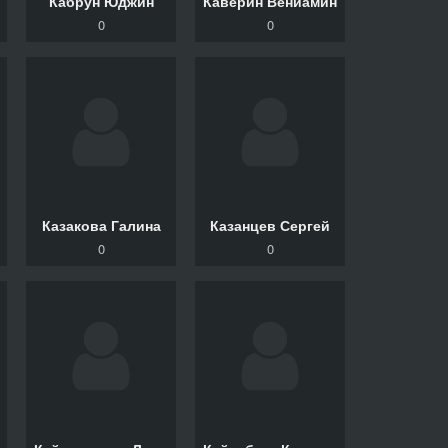
Кабрун Юджин
Каверин Вениамин
0
0
Казакова Галина
Казанцев Сергей
0
0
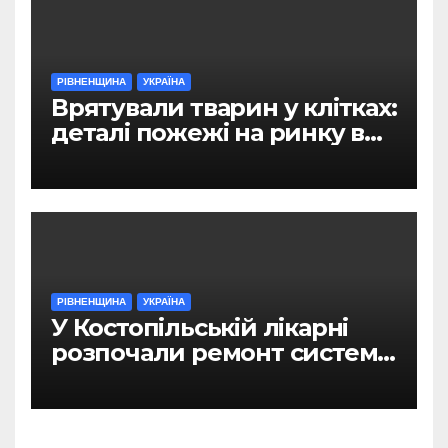
РІВНЕНЩИНА
УКРАЇНА
Врятували тварин у клітках:
деталі пожежі на ринку в
Рівному
РІВНЕНЩИНА
УКРАЇНА
У Костопільській лікарні
розпочали ремонт системи
гарячого водопостачання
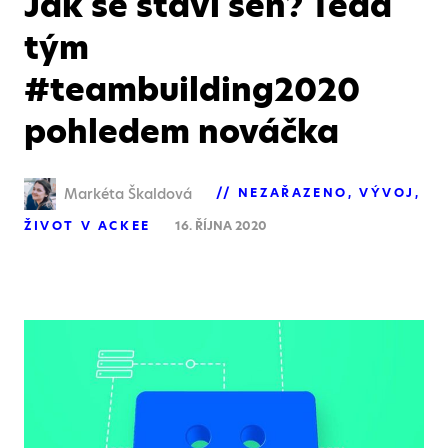
Jak se staví sen? Teda
tým
#teambuilding2020
pohledem nováčka
Markéta Škaldová
NEZAŘAZENO
VÝVOJ
ŽIVOT V ACKEE
16. ŘÍJNA 2020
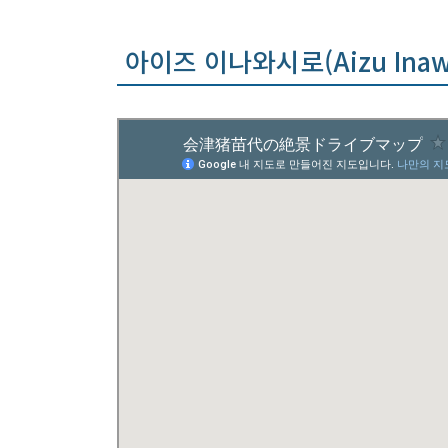
아이즈 이나와시로(Aizu Ina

Problem →
Copy the entries character for character, excluding any pictures.

Final answer →
Кабрун Юджин
Каверин Вениамин
0
0
Казакова Галина
Казанцев Сергей
0
0
РІВНЕНЩИНА
УКРАЇНА
Врятували тварин у клітках:
деталі пожежі на ринку в
Рівному
РІВНЕНЩИНА
УКРАЇНА
У Костопільській лікарні
розпочали ремонт системи
гарячого водопостачання
Jak se staví sen? Teda
tým
#teambuilding2020
pohledem nováčka
Markéta Škaldová
NEZAŘAZENO
VÝVOJ
ŽIVOT V ACKEE
16. ŘÍJNA 2020
아이즈 이나와시로(Aizu Ina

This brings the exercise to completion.